Before Nur, a crude map was spread across a low table, a patchwork of ghosts and guesses detailing the northern settlements of the Theodoran Principality. He ran a hand over the worn hide, noting the numerous annotations and revisions that dotted its fragmented landscape as villages relocated and disappeared over the years. Many of them, ironically, were due to previous incursions by Nur’s kinsmen.
“This map is a liar,” he began, his voice cutting through the stuffy air. The half-dozen beys crowded closer. “The information here is old, save for what my brother Meñli gleaned from his timid foray.” The truce with the Theodorans and the trade with the Genoese had made them blind to the domains south of their great Khanate. They had information on a few trails and settlements along the way to their target. It would have to be enough.
“Here,” He tapped a spot on the hide, a small forested plain a day’s hard ride from their position. “Is where Meñli stopped. He ed their defenses were a joke and even reduced their pathetic little fort into a ruin.” He still had no idea how the brat had managed that. He hadn’t left with any of the Khanate’s valuable and slow siege equipment. “We will follow his path. They are weak here, and probably scrambling to patch up their defenses.” Some of the younger beys grinned, smelling easy plunder.
“The Greeks are soft,” Nur continued, his voice dripping with scorn. “They are bankrupt farmers hiding behind crumbling stone. I would be surprised if they have laid a single new brick on their fort.” A few snickers of agreement rippled through the group. Nur picked up a piece of charcoal and drew a single, vicious line from their position deep into the map’s interior. “We strike fast and ride for the heartland. For their soft, tender belly.”
That drew a round of predatory chuckles from the room. Seit, however, remained a silent, stony wall, his arms crossed, his handsome face a mask of contempt.
“The villages there are better stocked, and the fear we are meant to incite will be better felt. We have waited until the harvest, and that patience has rewarded us with fat, distracted prey. We will show them what true fear feels like. We take what we can carry, and we return.”
An older bey, Karajai, a man with a face like a weathered rock, raised a hand. “Kalga-Sultan, forgive my caution, but is it not our way to take plunder where we find it? To bypass these villages on our way in seems… wasteful.”
Nur turned his gaze on the old warrior, his expression one of cold, brutal logic. “Plunder is heavy, Karajai. Slaves are slow. They are anchors. Speed is our shield and our sword. We will be a lightning strike, not a crawling thunderstorm. We hit their heartland before they even have time to muster a defense. They will scramble to protect their core, leaving their frontier exposed.” He smiled, a chilling, humorless expression. “And on our return, laden with plunder and slaves, when their pathetic little army is chasing our shadow in the south, who then will be able to stop us? Their farmers cannot outrun our horses.”

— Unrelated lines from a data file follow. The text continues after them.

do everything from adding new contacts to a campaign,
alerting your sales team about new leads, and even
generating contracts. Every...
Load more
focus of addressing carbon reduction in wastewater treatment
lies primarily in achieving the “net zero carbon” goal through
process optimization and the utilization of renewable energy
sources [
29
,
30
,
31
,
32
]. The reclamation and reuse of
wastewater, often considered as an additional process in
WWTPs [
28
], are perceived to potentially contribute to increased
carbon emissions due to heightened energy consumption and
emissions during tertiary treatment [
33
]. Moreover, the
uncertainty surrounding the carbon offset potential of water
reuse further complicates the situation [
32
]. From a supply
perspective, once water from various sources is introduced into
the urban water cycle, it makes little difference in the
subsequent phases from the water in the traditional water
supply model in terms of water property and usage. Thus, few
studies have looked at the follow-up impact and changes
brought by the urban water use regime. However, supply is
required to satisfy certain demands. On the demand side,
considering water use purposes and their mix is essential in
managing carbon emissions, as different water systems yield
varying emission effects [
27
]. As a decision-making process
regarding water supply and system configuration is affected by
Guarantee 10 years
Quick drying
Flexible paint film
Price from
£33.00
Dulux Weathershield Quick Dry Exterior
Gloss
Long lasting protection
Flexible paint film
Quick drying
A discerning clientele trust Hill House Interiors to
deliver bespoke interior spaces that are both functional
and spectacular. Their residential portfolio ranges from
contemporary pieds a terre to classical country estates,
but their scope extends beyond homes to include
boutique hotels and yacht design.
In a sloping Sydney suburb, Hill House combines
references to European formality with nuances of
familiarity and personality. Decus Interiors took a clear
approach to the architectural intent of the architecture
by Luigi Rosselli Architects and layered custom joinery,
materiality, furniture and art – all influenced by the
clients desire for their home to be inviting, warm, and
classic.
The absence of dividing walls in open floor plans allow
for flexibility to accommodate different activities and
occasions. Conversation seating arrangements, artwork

The grim logic settled over the beys, their caution melting away into bloodthirsty comprehension.
“I never said we would take nothing.” He paused, staring into every man present in the tent, his smile a feral promise. “On the approach, we can take what is easy, what does not slow our pace.” Nur’s gaze landed last of all on Seit, who wore a faint, cold smile that displeased Nur.
He slammed a fist on the map, startling the beys. "Everything else,” His eyes were two cold, pale blue crystals as he stared down the handsome prince. “We burn.”